Mi único temor consistía en que los Requejos recordasen haberme visto en Aranjuez, con lo cual recelarían de tomarme a su servicio; pero Dios, que sin duda protegía mi buena obra, permitió que ni uno ni otro me reconocieran, y si doña Restituta me miró al pronto con cierta expresión sospechosa y como diciendo «yo he visto esta cara en alguna parte», fue sin duda un fugaz pensamiento que no la decidió a poner obstáculos a mi admisión.

Cuando entré en la tienda, la primera persona a quien expuse mis pretensiones fue D. Mauro, el cual dejando un rancio librote donde escribía torcidos números, se rascó los codos y me dijo:

-Veremos si sirves para el caso. De un mes acá han venido más de cincuenta; pero piden mucho dinero. Como ahora quieren todos ser señoritos...

Llamada por su hermano, presentose doña Restituta, y entonces fue cuando me miró como más arriba he dicho.

-¿Tú sabes -me preguntó la tía de Inés- lo quedamos aquí al mozo? Pues damos la mantención y doce reales al mes. En otras partes dan mucho menos, sí señor, pues en casa de Cobos, después de matarles de hambre, danles ocho reales y gracias. Con que muchacho, ¿te quedas?

Yo fingí que me parecía poco, hasta intenté regatear para que no se descubriera mi propósito, y al fin dije, que hallándome sin acomodo, aceptaba lo que me ofrecían. En cuanto a los informes que me exigieron, fácil me fue conseguir la merced de una recomendación del regente del Diario.

-Doce reales al mes y la mantención -repitió doña Restituta, creyendo sin duda, vista mi conformidad, que había ofrecido demasiado-. La mantención, sí, que es lo principal.

¡Ay! El lector no conoce aún todo el sarcasmo que allí encerraba la palabra mantención.

-Por supuesto -dijo Requejo- que aquí se viene a trabajar.
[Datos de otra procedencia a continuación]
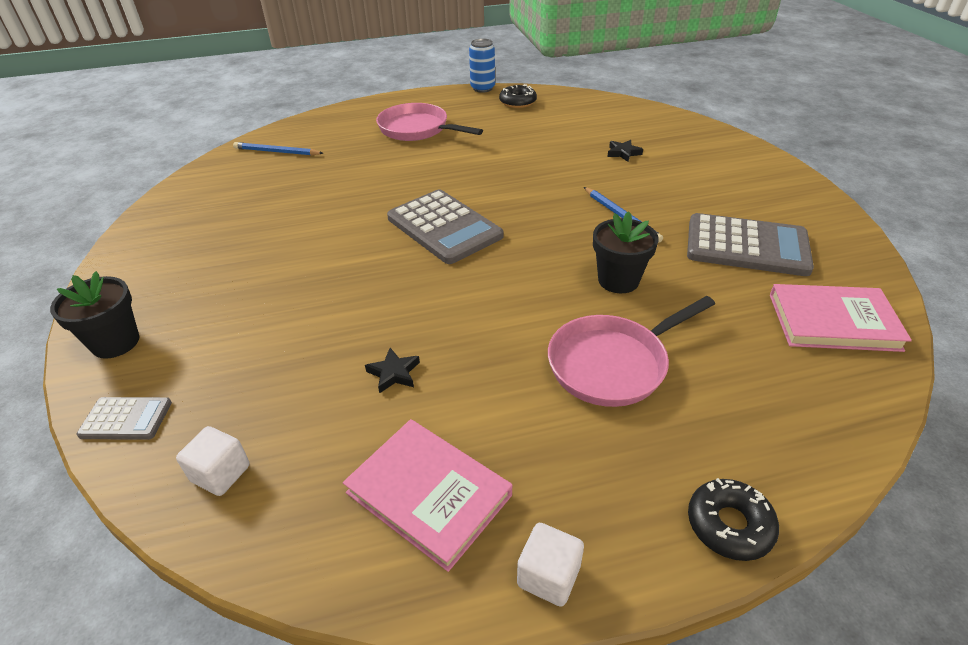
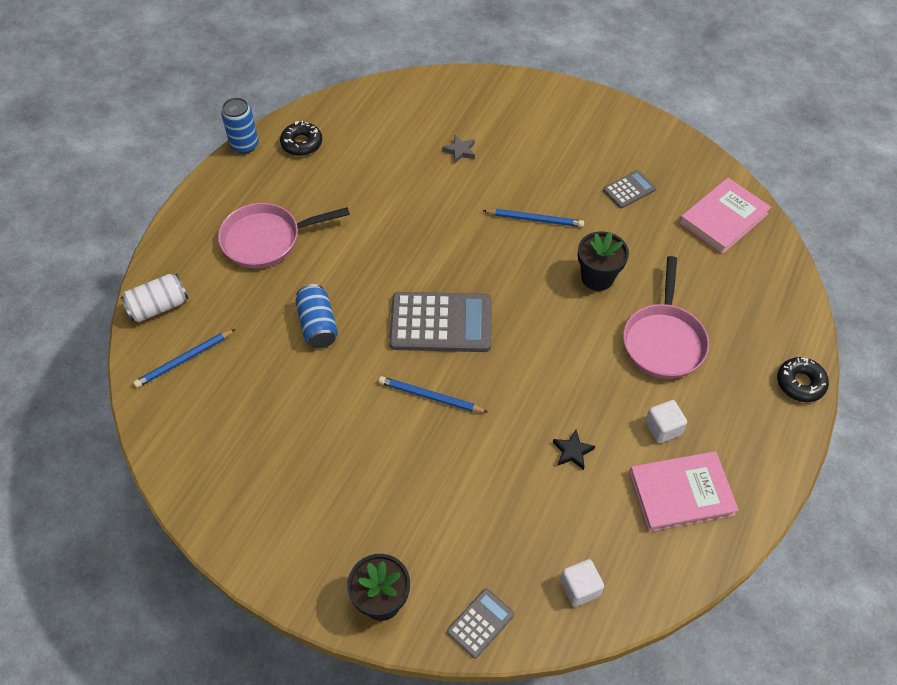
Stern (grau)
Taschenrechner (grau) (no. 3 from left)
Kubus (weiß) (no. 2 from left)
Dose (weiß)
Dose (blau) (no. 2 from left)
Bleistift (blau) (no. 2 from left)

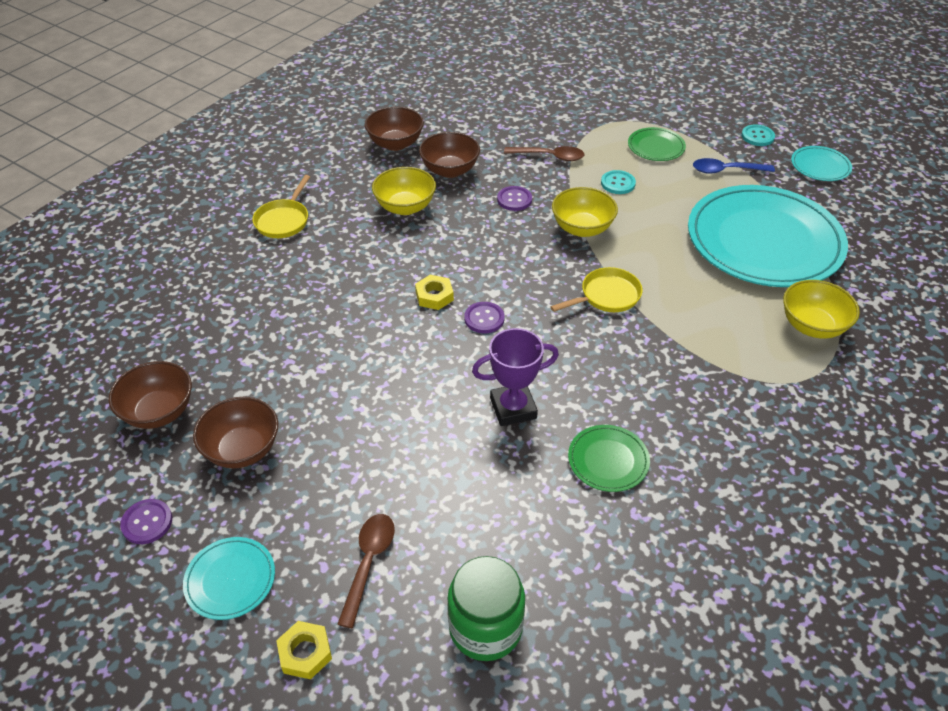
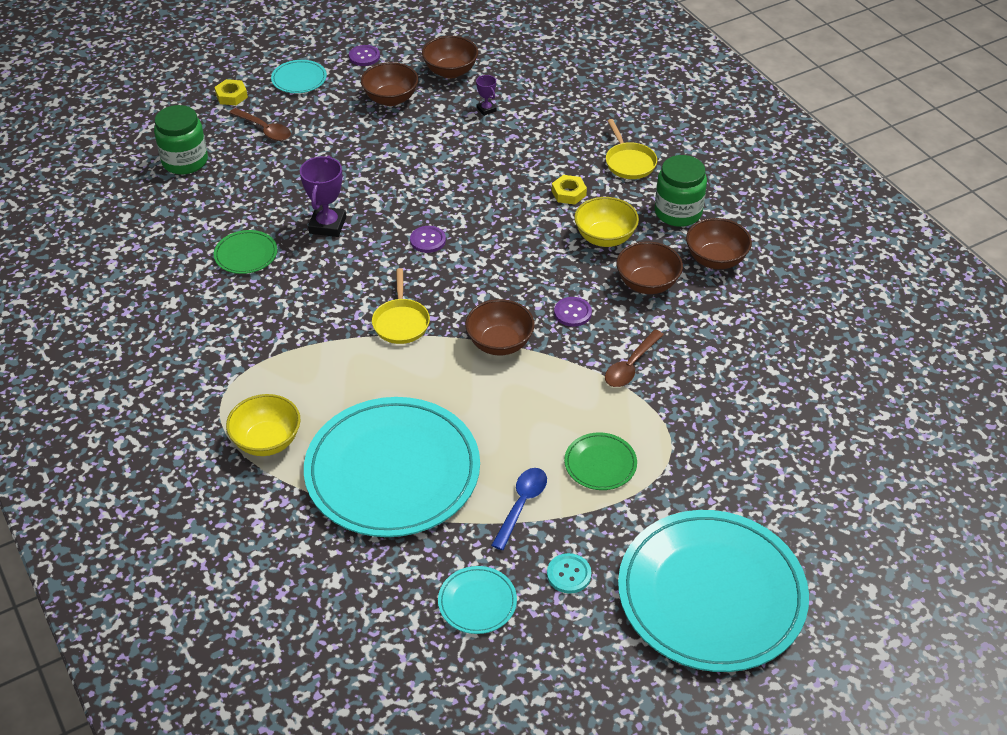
Knopf (türkis) (no. 1 from left in the first image)
Pfanne (gelb) (no. 2 from left)
Schüssel (braun) (no. 3 from left)
Sechskantmutter (gelb) (no. 2 from left)
Pokal (lila) (no. 2 from left)
Einmachglas (grün) (no. 2 from left)
Teller (türkis) (no. 4 from left)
Veremos si sabes tú de todos los menesteres que se necesitan. Y aquí hay que andar derechito, sí señor; porque sino... Mírame a mí: yo era un jambrera lo mismo que tú, y en fin... con mi honradez y mi...
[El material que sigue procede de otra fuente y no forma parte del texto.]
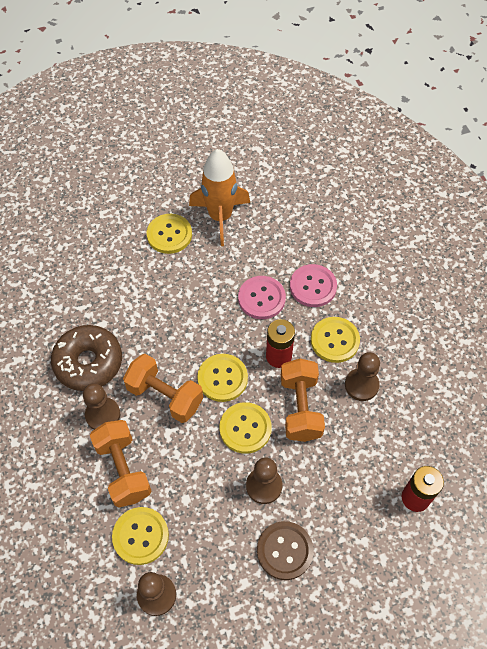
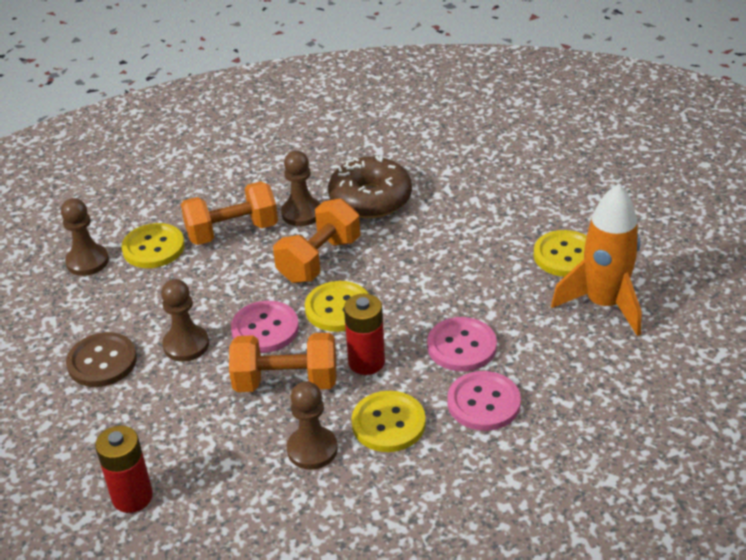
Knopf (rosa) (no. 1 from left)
-La economía es lo principal -añadió la hermana-. Gabriel, coge la escoba y barre todo el almacén interior. Después irás a llevar estos fardos a la posada de la calle del Carnero; luego copiarás las cuentas; más tarde lavarás la loza de la cocina antes demondar las patatas, y así te quedará tiempo para apalear las capas, encender el fuego y soplarlo, devanar el hilo de la costura, poner los números a las papeletas, aviar la lamparilla, limpiar el polvo, dar lustre a los zapatos de mi hermano y todo lo demás que se vaya ofreciendo.